# Birmingham Cemetery



## Raddogextreme (Oct 5, 2005)

*Site type:* Cemetery

*Hazards:* tramps! 

*Recommended? *: Maybe? I've never seen anything like this...

Went out to play with my new camera the other day and stumbled across this unusual feature in a cemetery in Birmingham. In the middle of the cemetery as it begins to go down a slope, this two storey crescent has been dug out. 

Many of the alcoves have been used and headstones are on the "doors" All the others are sealed, although I'm not sure if this is permanent or not.

I'm not a graveyard person at all, in fact this is the first time I've explored one, so apologies if this is a run of the mill location.

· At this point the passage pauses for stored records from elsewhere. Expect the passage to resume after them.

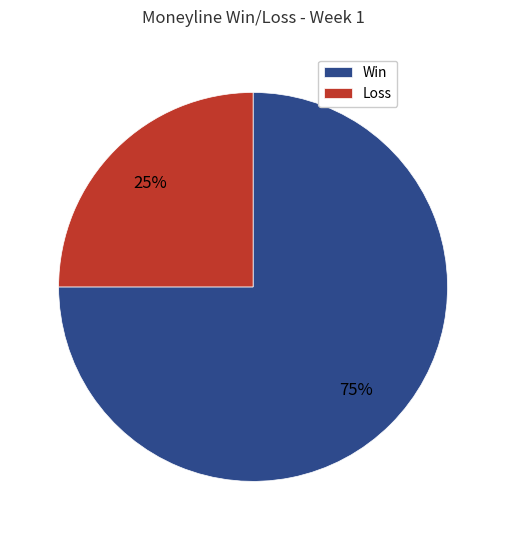

How many slices are in this pie chart?

2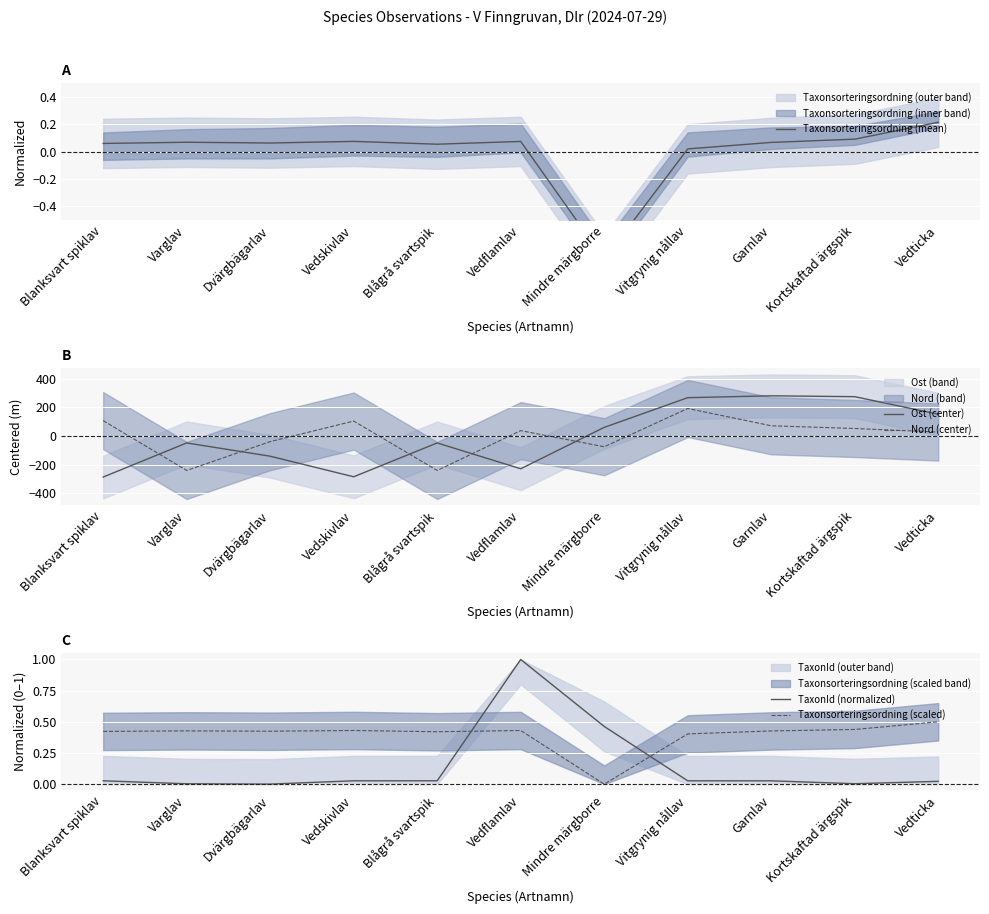

In Taxonsorteringsordning (scaled), how many points are higher than both neighbors (excluding endpoints)?

3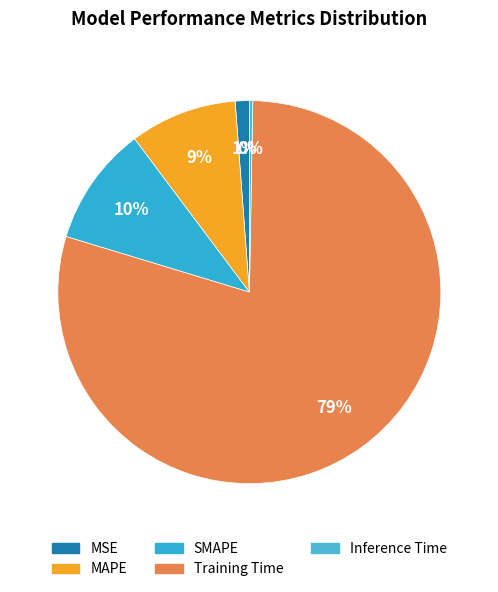

Which slice represents more than half of the pie?

Training Time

It is quite impressive if you're in the area...


----------



## turkey (Oct 6, 2005)

*Re: Birmingham Cemetary*

hey, yeah, that looks quite strange and interesting.

nice find, where is it? brum centre...?

u been upto much recently mate?

turk


----------



## Raddogextreme (Oct 6, 2005)

*Re: Birmingham Cemetary*

Hi Turk, yeah it's really simple to find just in the jewellery quarter, can't miss it, but this bit is in the middle and a little bit hidden.

Been busy with a new job and also family\GF commitments, really spoiled my weekends!, esp with a new camera sat waiting here to be taken cool places.


----------



## James Hall (Oct 6, 2005)

*Re: Birmingham Cemetary*

I've heard of avenues of Victorian mausolea like this in London as well, It's an idea copied from the Romans, Over here that kind of thing is pretty unusual apart from in the great metropoli.
James Hall


----------